A Statistical Test for Probabilistic Fairness
This work addresses the critical problem of detecting algorithmic bias in pre-trained classifiers for practitioners deploying machine learning models in high-stakes applications, offering an incremental but rigorous testing mechanism.
This paper proposes a statistical hypothesis test for detecting unfair logistic classifiers, leveraging optimal transport theory to quantify the distance of empirical data distributions from a manifold of fair distributions. The test is shown to be asymptotically correct both theoretically and empirically.

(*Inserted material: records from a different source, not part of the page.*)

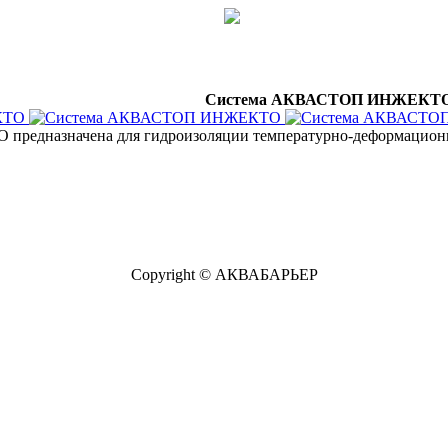
Система АКВАСТОП ИНЖЕКТ
дназначена для гидроизоляции температурно-деформационных
Copyright © АКВАБАРЬЕР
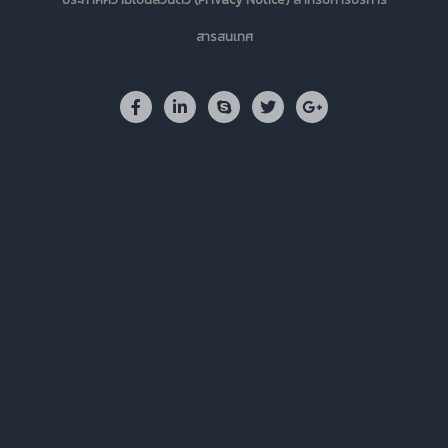
สารสนเทศ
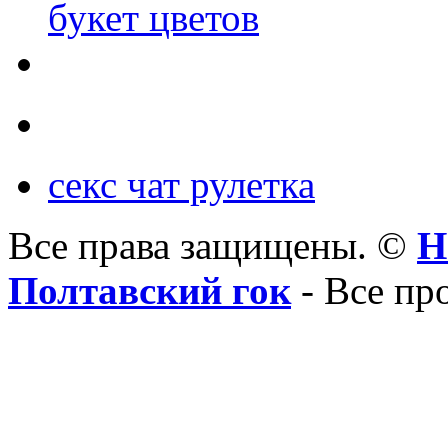
букет цветов
секс чат рулетка
Все права защищены. ©
Н
Полтавский гок
- Все пр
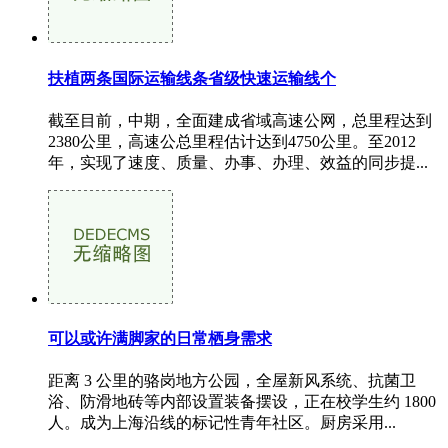
扶植两条国际运输线条省级快速运输线个
截至目前，中期，全面建成省域高速公网，总里程达到
2380公里，高速公总里程估计达到4750公里。至2012
年，实现了速度、质量、办事、办理、效益的同步提...
可以或许满脚家的日常栖身需求
距离 3 公里的骆岗地方公园，全屋新风系统、抗菌卫
浴、防滑地砖等内部设置装备摆设，正在校学生约 1800
人。成为上海沿线的标记性青年社区。厨房采用...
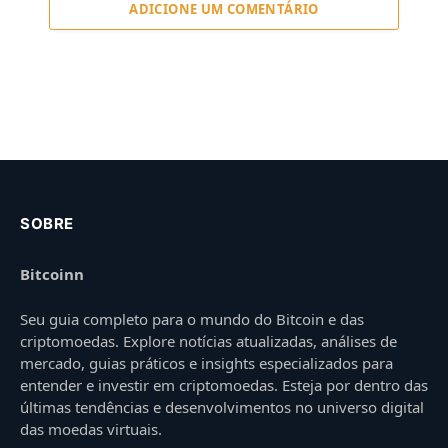
ADICIONE UM COMENTÁRIO
SOBRE
Bitcoinn
Seu guia completo para o mundo do Bitcoin e das
criptomoedas. Explore notícias atualizadas, análises de
mercado, guias práticos e insights especializados para
entender e investir em criptomoedas. Esteja por dentro das
últimas tendências e desenvolvimentos no universo digital
das moedas virtuais.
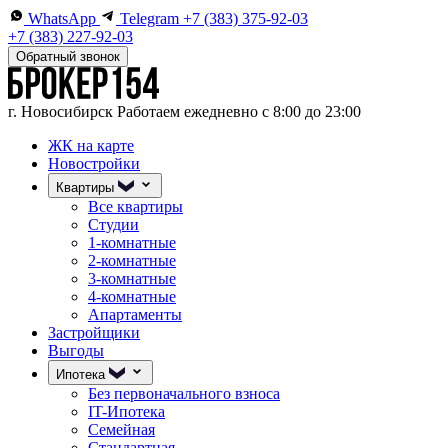
WhatsApp
Telegram
+7 (383) 375-92-03
+7 (383) 227-92-03
Обратный звонок
г. Новосибирск
Работаем ежедневно с 8:00 до 23:00
ЖК на карте
Новостройки
Квартиры
Все квартиры
Студии
1-комнатные
2-комнатные
3-комнатные
4-комнатные
Апартаменты
Застройщики
Выгоды
Ипотека
Без первоначального взноса
IT-Ипотека
Семейная
Стандартная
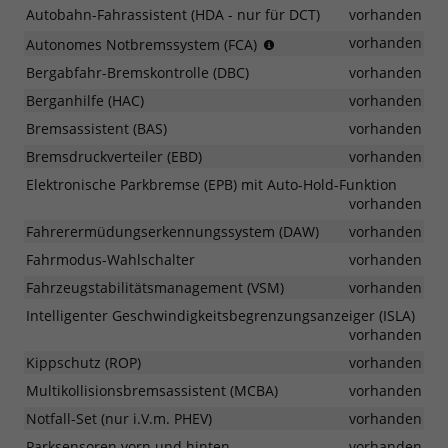
und
Autobahn-Fahrassistent (HDA - nur für DCT)
vorhanden
warnt
Erkennung
vorhanden
die
Autonomes Notbremssystem (FCA)
von
nachfolgenden
Bergabfahr-Bremskontrolle (DBC)
vorhanden
Fahrzeugen/Fußgängern/
Fahrzeuge
Berganhilfe (HAC)
vorhanden
Bremsassistent (BAS)
vorhanden
Bremsdruckverteiler (EBD)
vorhanden
Elektronische Parkbremse (EPB) mit Auto-Hold-Funktion
vorhanden
Fahrerermüdungserkennungssystem (DAW)
vorhanden
Fahrmodus-Wahlschalter
vorhanden
Fahrzeugstabilitätsmanagement (VSM)
vorhanden
Intelligenter Geschwindigkeitsbegrenzungsanzeiger (ISLA)
vorhanden
Kippschutz (ROP)
vorhanden
Multikollisionsbremsassistent (MCBA)
vorhanden
Notfall-Set (nur i.V.m. PHEV)
vorhanden
Parksensoren vorn und hinten
vorhanden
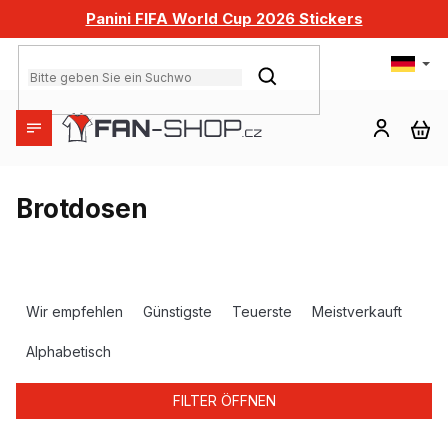
Zum
Panini FIFA World Cup 2026 Stickers
Inhalt
springen
SUCHEN
WA
Brotdosen
P
r
Wir empfehlen
Günstigste
Teuerste
Meistverkauft
o
d
Alphabetisch
u
k
FILTER ÖFFNEN
t
s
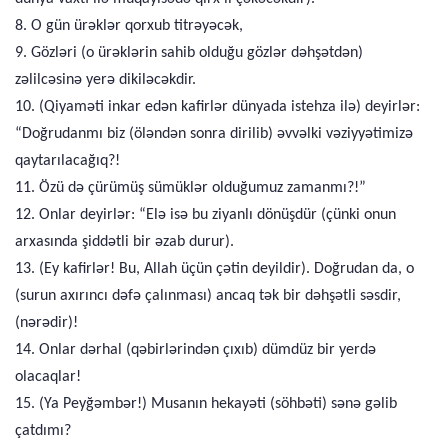
8. O gün ürəklər qorxub titrəyəcək,
9. Gözləri (o ürəklərin sahib olduğu gözlər dəhşətdən)
zəlilcəsinə yerə dikiləcəkdir.
10. (Qiyaməti inkar edən kafirlər dünyada istehza ilə) deyirlər:
“Doğrudanmı biz (öləndən sonra dirilib) əvvəlki vəziyyətimizə
qaytarılacağıq?!
11. Özü də çürümüş sümüklər olduğumuz zamanmı?!”
12. Onlar deyirlər: “Elə isə bu ziyanlı dönüşdür (çünki onun
arxasında şiddətli bir əzab durur).
13. (Ey kafirlər! Bu, Allah üçün çətin deyildir). Doğrudan da, o
(surun axırıncı dəfə çalınması) ancaq tək bir dəhşətli səsdir,
(nərədir)!
14. Onlar dərhal (qəbirlərindən çıxıb) dümdüz bir yerdə
olacaqlar!
15. (Ya Peyğəmbər!) Musanın hekayəti (söhbəti) sənə gəlib
çatdımı?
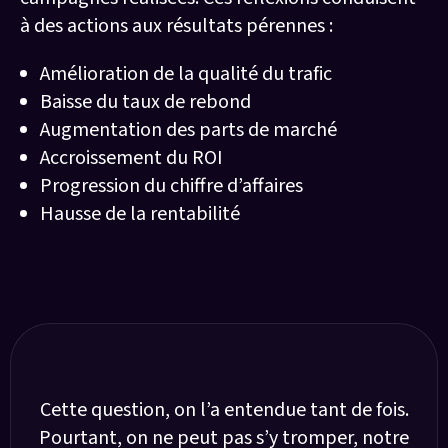
à des actions aux résultats pérennes :
Amélioration de la qualité du trafic
Baisse du taux de rebond
Augmentation des parts de marché
Accroissement du ROI
Progression du chiffre d’affaires
Hausse de la rentabilité
Agence SEO à Paris depuis 2013…
Cette question, on l’a entendue tant de fois.
Pourtant, on ne peut pas s’y tromper, notre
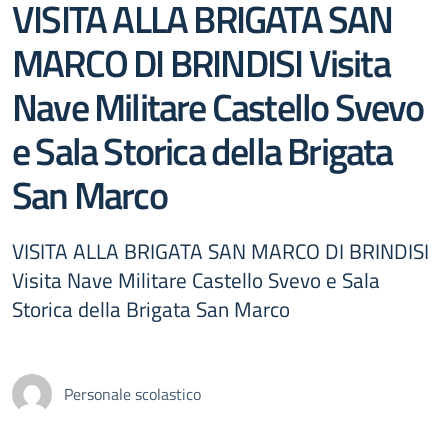
VISITA ALLA BRIGATA SAN
MARCO DI BRINDISI Visita
Nave Militare Castello Svevo
e Sala Storica della Brigata
San Marco
VISITA ALLA BRIGATA SAN MARCO DI BRINDISI
Visita Nave Militare Castello Svevo e Sala
Storica della Brigata San Marco
Personale scolastico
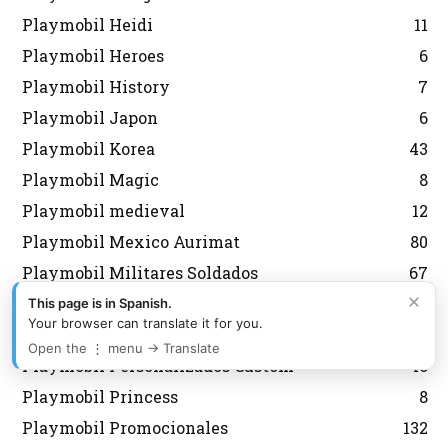
Playmobil Heidi
11
Playmobil Heroes
6
Playmobil History
7
Playmobil Japon
6
Playmobil Korea
43
Playmobil Magic
8
Playmobil medieval
12
Playmobil Mexico Aurimat
80
Playmobil Militares Soldados
67
×
Playmobil navidad
143
This page is in Spanish.
Your browser can translate it for you.
Playmobil Nordistas
8
Open the ⋮ menu → Translate
Playmobil Personalizados Custom
46
Playmobil Princess
8
Playmobil Promocionales
132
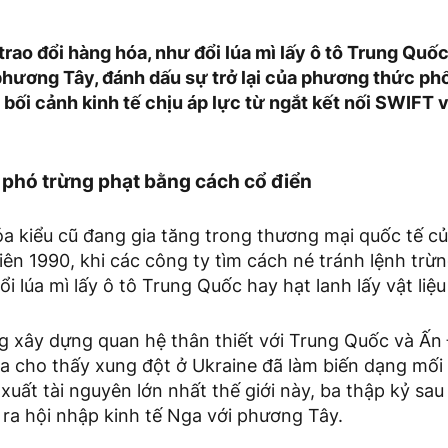
trao đổi hàng hóa, như đổi lúa mì lấy ô tô Trung Quốc
phương Tây, đánh dấu sự trở lại của phương thức phổ
 bối cảnh kinh tế chịu áp lực từ ngắt kết nối SWIFT 
i phó trừng phạt bằng cách cổ điển
a kiểu cũ đang gia tăng trong thương mại quốc tế c
niên 1990, khi các công ty tìm cách né tránh lệnh tr
i lúa mì lấy ô tô Trung Quốc hay hạt lanh lấy vật liệ
xây dựng quan hệ thân thiết với Trung Quốc và Ấn Đ
óa cho thấy xung đột ở Ukraine đã làm biến dạng mố
xuất tài nguyên lớn nhất thế giới này, ba thập kỷ sau
ra hội nhập kinh tế Nga với phương Tây.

Algorithms are now routinely used to make consequential decisions that affect human lives. Examples include college admissions, medical interventions or law enforcement. While algorithms empower us to harness all information hidden in vast amounts of data, they may inadvertently amplify existing biases in the available datasets. This concern has sparked increasing interest in fair machine learning, which aims to quantify and mitigate algorithmic discrimination. Indeed, machine learning models should undergo intensive tests to detect algorithmic biases before being deployed at scale. In this paper, we use ideas from the theory of optimal transport to propose a statistical hypothesis test for detecting unfair classifiers. Leveraging the geometry of the feature space, the test statistic quantifies the distance of the empirical distribution supported on the test samples to the manifold of distributions that render a pre-trained classifier fair. We develop a rigorous hypothesis testing mechanism for assessing the probabilistic fairness of any pre-trained logistic classifier, and we show both theoretically as well as empirically that the proposed test is asymptotically correct. In addition, the proposed framework offers interpretability by identifying the most favorable perturbation of the data so that the given classifier becomes fair.